Hence the Beginning of Romulus’s Year was vague, and unfixed to any precise Season; which Inconvenience to remove, that Prince ordered so many Days to be added yearly, as would make the State of the Heavens correspond to the first Month, without incorporating these additional Days, or calling them by the Name of any Month.

Numa Pompilius corrected this irregular Constitution of the Year, and composed two new Months, January and February, of the Days that were used to be added to the former Year. Thus, Numa’s Year consisted of twelve Months; viz. I. January, containing 29 Days. II. February, 28. III. March, 31. IV. April, 29. V. May, 31. VI. June, 29. VII. Quintilis, 31. VIII. Sextilis, 29. IX. September, 29. X. October, 31. XI. November, 29. XII. December, 29; in all 355 Days, which came short of the common Solar Year by ten Days; so that its Beginning was vague and unfixed.

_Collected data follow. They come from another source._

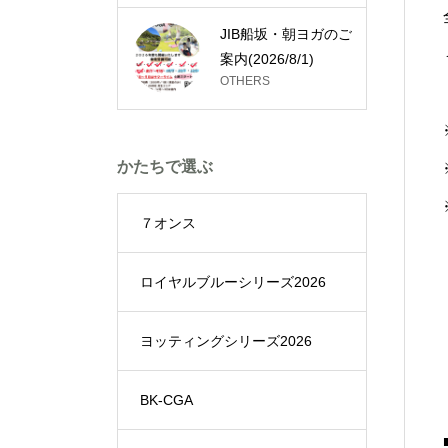
JIB船坂・朝ヨガのご
案内(2026/8/1)
OTHERS
かたちで選ぶ
７オンス
ロイヤルブルーシリーズ2026
ヨッティングシリーズ2026
BK-CGA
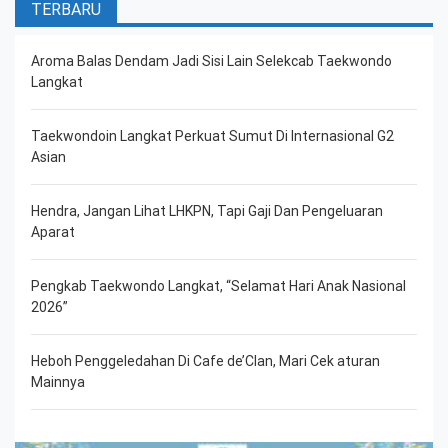
TERBARU
Aroma Balas Dendam Jadi Sisi Lain Selekcab Taekwondo
Langkat
Taekwondoin Langkat Perkuat Sumut Di Internasional G2
Asian
Hendra, Jangan Lihat LHKPN, Tapi Gaji Dan Pengeluaran
Aparat
Pengkab Taekwondo Langkat, “Selamat Hari Anak Nasional
2026”
Heboh Penggeledahan Di Cafe de’Clan, Mari Cek aturan
Mainnya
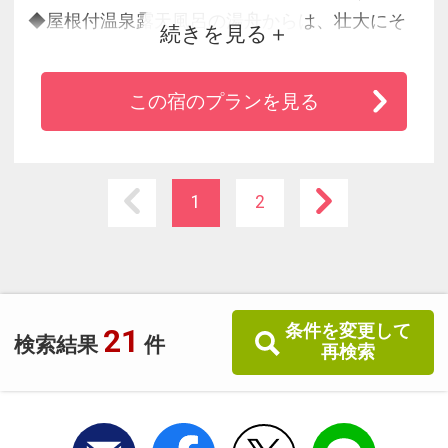
◆屋根付温泉露天風呂の湯舟からは、壮大にそ
続きを見る
びえる「本白根山」と悠然と佇む「浅間山」の
眺望がお楽しみ頂けます。
この宿のプランを見る
◆眺めの良いレストランで、料理長が工夫をこ
らした季節ごとの旬な味覚をコース料理にてご
堪能ください。
1
2
条件を変更して
21
検索結果
件
再検索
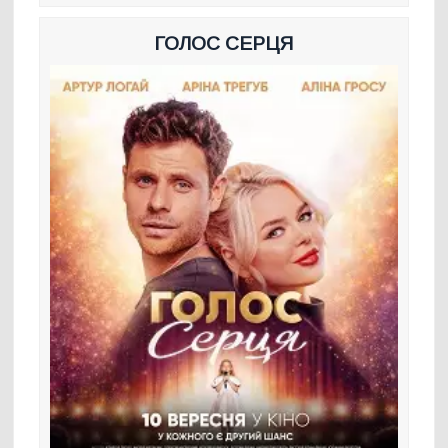
ГОЛОС СЕРЦЯ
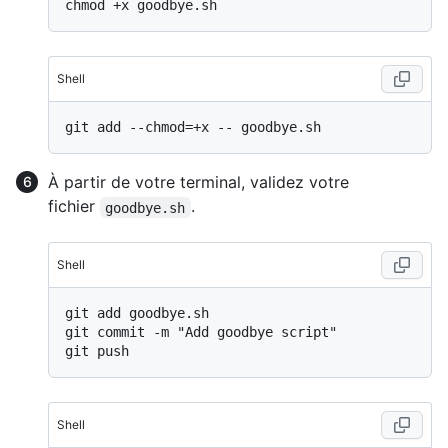
Shell
À partir de votre terminal, validez votre
fichier
.
goodbye.sh
Shell
git add goodbye.sh

git commit -m "Add goodbye script"

Shell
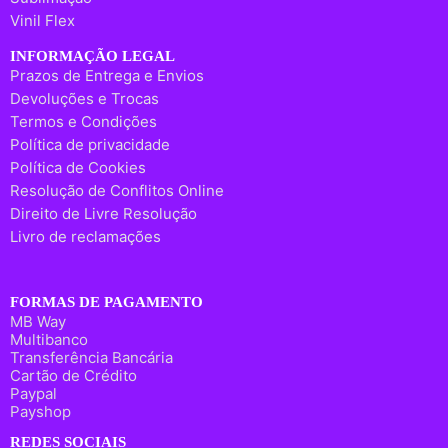
Vinil Flex
INFORMAÇÃO LEGAL
Prazos de Entrega e Envios
Devoluções e Trocas
Termos e Condições
Política de privacidade
Política de Cookies
Resolução de Conflitos Online
Direito de Livre Resolução
Livro de reclamações
FORMAS DE PAGAMENTO
MB Way
Multibanco
Transferência Bancária
Cartão de Crédito
Paypal
Payshop
REDES SOCIAIS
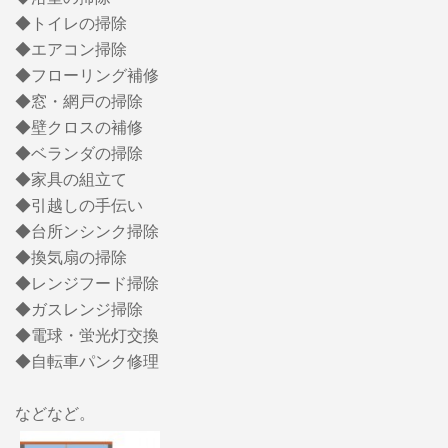
◆トイレの掃除
◆エアコン掃除
◆フローリング補修
◆窓・網戸の掃除
◆壁クロスの補修
◆ベランダの掃除
◆家具の組立て
◆引越しの手伝い
◆台所ンシンク掃除
◆換気扇の掃除
◆レンジフード掃除
◆ガスレンジ掃除
◆電球・蛍光灯交換
◆自転車パンク修理
などなど。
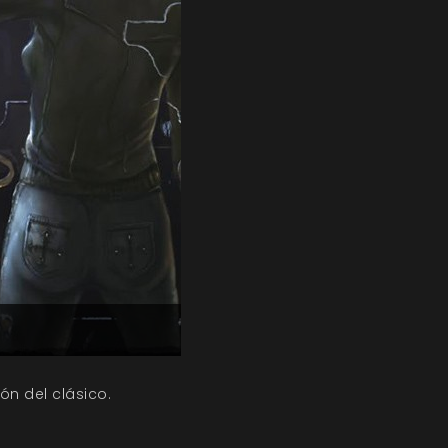
ón del clásico.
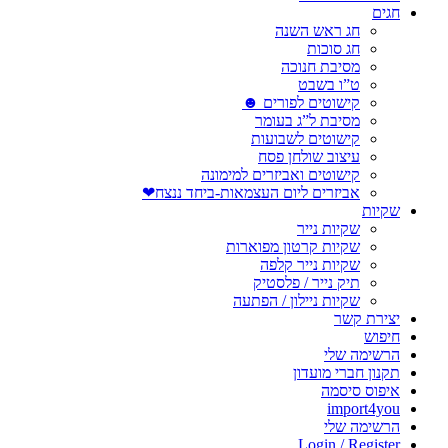
חגים
חג ראש השנה
חג סוכות
מסיבת חנוכה
ט”ו בשבט
קישוטים לפורים ☻
מסיבת ל”ג בעומר
קישוטים לשבועות
עיצוב שולחן פסח
קישוטים ואביזרים למימונה
אביזרים ליום העצמאות-ביחד ננצח❤
שקיות
שקיות נייר
שקיות קרטון מפוארות
שקיות נייר קלפה
תיק נייר / פלסטיק
שקיות ניילון / הפתעה
יצירת קשר
חיפוש
הרשימה שלי
תקנון חברי מועדון
איפוס סיסמה
import4you
הרשימה שלי
Login / Register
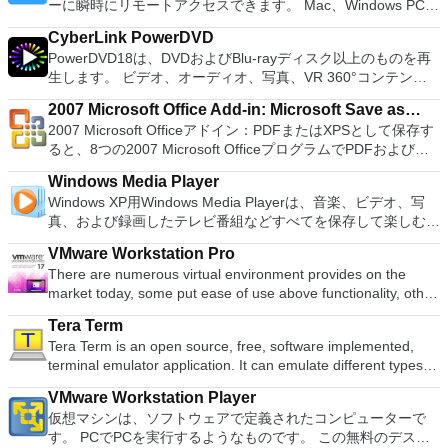
ーに瞬時にリモートアクセスできます。 Mac、Windows PC、
French, German, Spanish, Portuguese,Russian and Polish
す：Arch Linux、Archbang、BartPE / pebuilder、CentOS、
限のメモリーカード：好きなだけメモリーカードを保存でき、
またはLinuxマシン、世界中のどこからでも。 VNC Viewerを
languages. To switch between languages requires only a
Damn Small Linux、Fedora、FreeDOS、Gentoo、
8MBから64MBまでの単一の物理カードに制限されなくなりま
CyberLink PowerDVD
使用すると、コンピューターのデスクトップを表示したり、コ
single click! Despite being a free suite, WPS Office comes
gNewSense、Hiren&#39;s Boot CD、LiveXP、Knoppix、
した。 高解像度グラフィックス：PCSX2を使用すると、
PowerDVD18は、DVDおよびBlu-rayディスク以上のものを再
ンピューターの前に直接座っているかのようにマウスとキーボ
with many innovative features, such as the paragraph
Kubuntu、Linux Mint、NT Password Registry Editor、
1080pまたは4K HDでゲームをプレイできます。 全体とし
生します。 ビデオ、オーディオ、写真、VR 360°コンテン
ードを制御したりできます。 VNC Viewerは、インストールと
adjustment tool and multiple tabbed feature. It also has a PDF
OpenSUSE、Parted Magic、Slackware、Tails、Trinity
て、PCSX2 PS2エミュレーターの機能は優れています。 PS2
ツ、さらにはYouTubeやVimeoにとっても、PowerDVD18は重
使用が簡単です。制御したいデバイスでインストーラーを実行
converter, spell check and word count feature. WPS Office
Rescue Kit、Ubuntu、Ultimate Boot CD、Windows XP（SP2
2007 Microsoft Office Add-in: Microsoft Save as
ゲームを高い精度でエミュレートでき、Windowsとエミュレ
要なエンターテイメントの仲間です。 Ultra HD HDR TVとサ
し、指示に従ってください。オプションで、Windowsでのリ
2016 Personal Edition supports switching language UI,File
以降）、Windows Server 2003 R2、Windows Vista、
2007 Microsoft Officeアドイン：PDFまたはXPSとして保存す
ーターを切り替えることができます。欠点は、高速ゲームに苦
PDF or XPS
ラウンドサウンドシステムの可能性を解き放ち、360°ビデオ
モート展開に使用可能なMSIがあります。デスクトッププラッ
Roaming and Docer online templates. Key features include:
Windows 7、Windows 8。 *このリストは完全ではありませ
ると、8つの2007 Microsoft OfficeプログラムでPDFおよび
労し、時々フリーズまたはクラッシュすることです。* PCSX2
の増え続けるコレクションへのアクセスで仮想世界に没頭する
トフォームにVNC Viewerをインストールする権限がない場合
Writer Efficient word processor. Presentation Multimedia
ん。 サポートされている言語は次のとおりです。インドネシ
XPS形式にエクスポートして保存できます。このツールを使用
を使用するには、コンソールから抽出できるPlaystation 2
か、PCまたはラップトップでの比類のない再生サポートと独
は、スタンドアロンオプションを選択する必要があります。
presentations creator. Spreadsheets Powerful tool for data
Windows Media Player
ア語、マレーシア語、セシュティナ、ダンスク、ドイツ語、英
すると、これらのプログラムのサブセットでPDF形式および
BIOSが必要です。
自の強化により、どこにいても簡単にリラックスできます。
主な機能は次のとおりです。 クラウドサービスを介してVNC
processing and analysis. 100% compatible with MS Office
Windows XP用Windows Media Playerは、音楽、ビデオ、写
語、スペイン語、フランス語、フルバツキー、イタリア語、ラ
XPS形式の電子メール添付ファイルとして送信することもでき
新機能は次のとおりです。 4K DHR向けに最適化 Ultra HD
Connectを実行しているコンピューターに接続します。 Apple
document file types (.docx, .pptx, .xlsx, etc.). Thousands of
真、および録画したテレビ番組などすべてを保存して楽しむ最
トヴィエシュ、リエトゥビウ、マジャール、オランダ、ノルス
ます（特定の機能はプログラムによって異なります）。 この
Blu-ray、4K、HEVC / H.265およびHDR10コンテンツをサポー
Screen Sharing（ARD）などのサードパーティ製のVNC互換
free document templates. Built-in PDF reader. Mobile device
適な機能を搭載しています。 再生、表示、外出先で楽しむた
ク、ポルスキ、ポルトガル、ポルトガル、スロヴェンスキー、
ダウンロードは、次のOfficeプログラムで動作します。
ト全画面モードで21：9モニターで2.35：1の映画を見る常時
ソフトウェアを実行しているコンピューターに直接接続しま
VMware Workstation Pro
support (iOS and Android). WPS Cloud Storage included.
めのポータブル デバイスとの同期、さらには家中のデバイス
スロベンツキー、スロヴェンスキーSrpski、Suomi、
Microsoft Office Access 2007。 Microsoft Office Excel 2007。
オンのミニビューでYouTubeライブを見る YouTubeおよび
す。 各デバイスでVNC Viewerにサインインして、すべてのデ
There are numerous virtual environment provides on the
Although it is a free suite, WPS Office 2016 Free comes with
との共有も、すべて1か所で行えます。 シンプルなデザイン -
Svenska、Türkçe。
Microsoft Office InfoPath 2007。 Microsoft Office OneNote
Vimeoで4K HDRおよび360ビデオを再生 VRエクスペリエンス
バイス間の接続をバックアップおよび同期します。 仮想キー
market today, some put ease of use above functionality, other
many innovative features, including a useful a paragraph
まったく新しい外観でデジタル エンターテイメントを楽しめ
2007。 Microsoft Office PowerPoint 2007。 Microsoft Office
の向上：Microsoft Mixed Realityヘッドセット、HTC、VIVE、
ボードの上のスクロールバーには、Command / Windowsなど
place integration above stability. VMware Workstation Pro is
adjustment tool int he Writer program. It has an Office to PDF
ます。 大好きな音楽をより多く - デジタル音楽体験がさらに
Publisher 2007。 Microsoft Office Visio 2007。 Microsoft
およびOculus Riftをサポート Fire TVとキャストのサポート
Tera Term
の高度なキーが含まれています。 Bluetoothキーボードのサポ
the easiest to use, the fastest and the most reliable app when
converter, automatic spell checking and word count features.
楽しくなります。 エンターテイメントをすべて1つの場所に -
Office Word 2007。 2007 Microsoft Officeプログラムのこの
注：これは商用トライアルです。
Tera Term is an open source, free, software implemented,
ート。 VNC Connectサブスクリプションには、無料、有料、
it comes to evaluating a new OS, or new software apps and
It also has some neat tools such as the Watermark in
音楽、ビデオ、写真、録画したテレビ番組をすべて保存して楽
Microsoft Save as PDFまたはXPSアドインは、2007 Microsoft
terminal emulator application. It can emulate different types of
試用の3つのバージョンがあります。 制御する必要のあるマシ
patches, in an isolated and safe virtualized environment. Key
document, and converting PowerPoint to Word document
しめます。 どこでも楽しめる - どこにいても音楽、ビデオ、
Office systemソフトウェアの補足条項であり、2007 Microsoft
computer terminals, from DEC VT100 to DEC VT382, and it
ンごとに、RealVNCのWebサイトにアクセスして、各コンピ
Features include: Powerful 3D Graphics - DirectX 10* and
support. Overall, WPS Office 2016 Free is a good alternative
写真にアクセスできます。
Office systemソフトウェアのライセンス条項の対象となりま
VMware Workstation Player
supports telnet, SSH 1 & 2 and serial port connections. It also
ューターにVNC Connectをダウンロードするだけです。次
OpenGL 3.3 support. VMware Compatibility - Create one; Run
to Microsoft's offering. The Writer program is a versatile word
す。 システム要件：サポートされているオペレーティングシ
仮想マシンは、ソフトウェアで定義されたコンピューターで
has a built-in macro scripting language and some other useful
に、RealVNCアカウントの資格情報を使用して、ローカルマ
anywhere on VMware software. vSphere and vCloud Air
processor; the Presentation program is an easy to use and
ステム。 Windows Server 2003、Windows Vista、Windows
す。 PCでPCを実行するようなものです。 この無料のデスク
plugins. Key features include: Automatically creates logs with
シンでVNC Viewerにサインインします。そこから、コンピュ
Support - Drag and drop VMs between environments.
effective slide show maker that helps you to create impressive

Numa, however, desiring to have it fixed to the Winter Solstice, ordered 22 Days to be intercalated in February every second Year, 23 every fourth, 22 every sixth, and 23 every eighth Year.

But this Rule failing to keep Matters even, Recourse was had to a new Way of Intercalating; and instead of 23 Days every eighth Year, only 15 were added; and the Care of the whole committed to the Pontifex Maximus, or High Priest; who, neglecting the Trust, let Things run to the utmost Confusion. And thus the Roman Year stood till Julius Caesar made a Reformation.

The Julian Year is a Solar Year, containing commonly 365 Days; tho’ every fourth Year, called Bissextile, contains 366. The Names and Order of the Months of the Julian Year, and the Number of Days in each, are well known to us, having been long in Use.

The astronomical Quantity, therefore, of the Julian Year, is 365 Days, 6 Hours, which exceeds the true Solar Year by 11 Minutes; which Excess in 131 Years amounts to a whole Day. And thus the Roman Year stood, till the Reformation made therein by Pope Gregory.

Julius Caesar, in the Contrivance of his Form of the Year, was assisted by Sosigenes, a famous Mathematician, called over from Egypt for this very Purpose; who, to supply the Defect of 67 Days which had been lost thro’ the Fault of the High Priests, and to fix the Beginning of the Year to the Winter Solstice, made that Year to consist of 15 Months, or 445 Days; which for that Reason is used to be called Annus Confusionis, the Year of Confusion.

This Form of the Year was used by all Christian Nations, till the Middle of the 16th Century; and still continues to be so by several Nations; among the Rest, by the Swedes, Danes, &c. and by the English till the second of September next, when they are to assume the Use of the Gregorian Year.